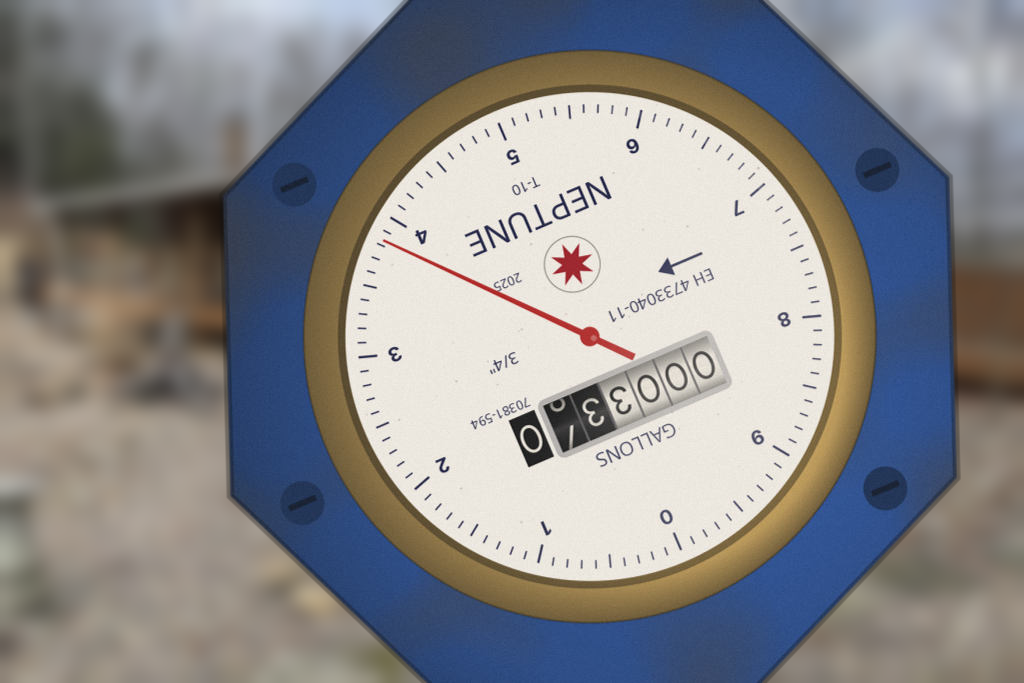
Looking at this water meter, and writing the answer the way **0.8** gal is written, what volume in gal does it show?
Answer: **3373.8** gal
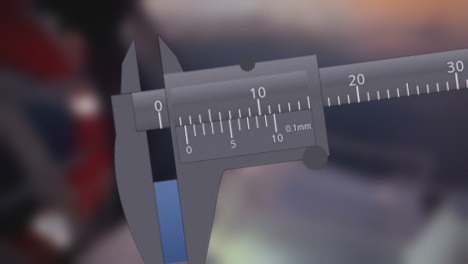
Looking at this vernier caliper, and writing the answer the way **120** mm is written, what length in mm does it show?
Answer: **2.4** mm
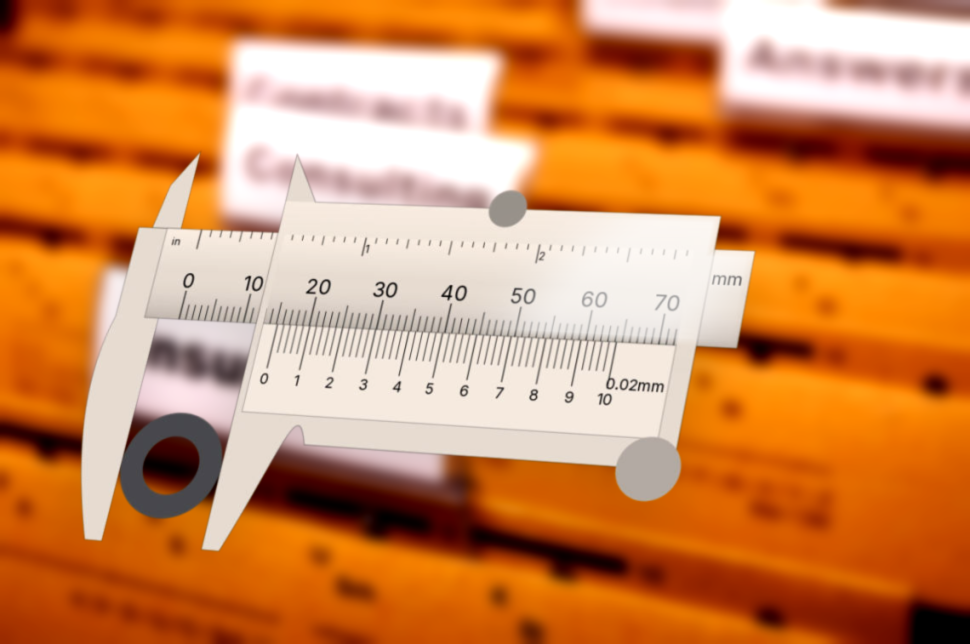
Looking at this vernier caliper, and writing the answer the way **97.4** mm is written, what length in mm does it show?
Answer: **15.2** mm
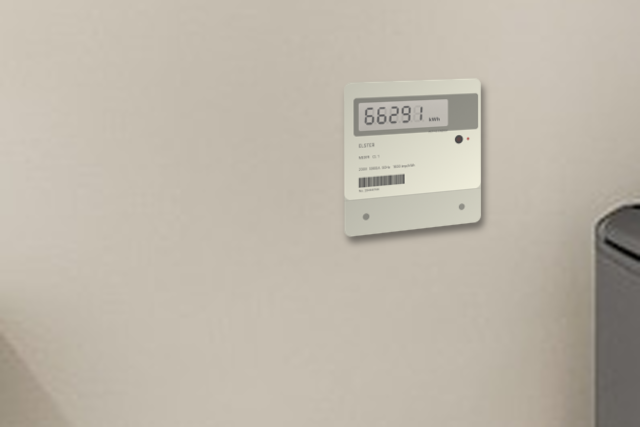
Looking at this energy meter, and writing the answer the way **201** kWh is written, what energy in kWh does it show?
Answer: **66291** kWh
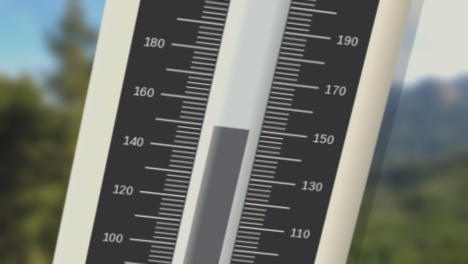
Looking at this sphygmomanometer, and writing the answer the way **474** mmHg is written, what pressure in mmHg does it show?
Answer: **150** mmHg
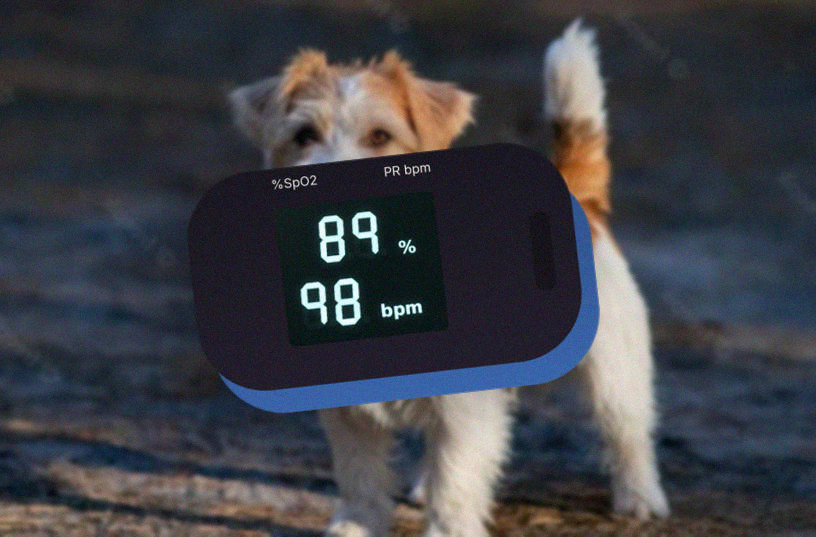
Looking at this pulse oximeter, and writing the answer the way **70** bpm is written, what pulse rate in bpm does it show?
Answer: **98** bpm
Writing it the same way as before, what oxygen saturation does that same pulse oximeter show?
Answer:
=====
## [THE PROBLEM]
Copy every line above word for word, leaving out the pictures.

## [SOLUTION TO THIS TASK]
Looking at this water meter, and writing the answer the way **0.8** gal is written, what volume in gal does it show?
Answer: **3373.8** gal
Looking at this vernier caliper, and writing the answer the way **120** mm is written, what length in mm does it show?
Answer: **2.4** mm
Looking at this vernier caliper, and writing the answer the way **97.4** mm is written, what length in mm does it show?
Answer: **15.2** mm
Looking at this energy meter, and writing the answer the way **201** kWh is written, what energy in kWh does it show?
Answer: **66291** kWh
Looking at this sphygmomanometer, and writing the answer the way **474** mmHg is written, what pressure in mmHg does it show?
Answer: **150** mmHg
Looking at this pulse oximeter, and writing the answer the way **70** bpm is written, what pulse rate in bpm does it show?
Answer: **98** bpm
Writing it the same way as before, what oxygen saturation does that same pulse oximeter show?
Answer:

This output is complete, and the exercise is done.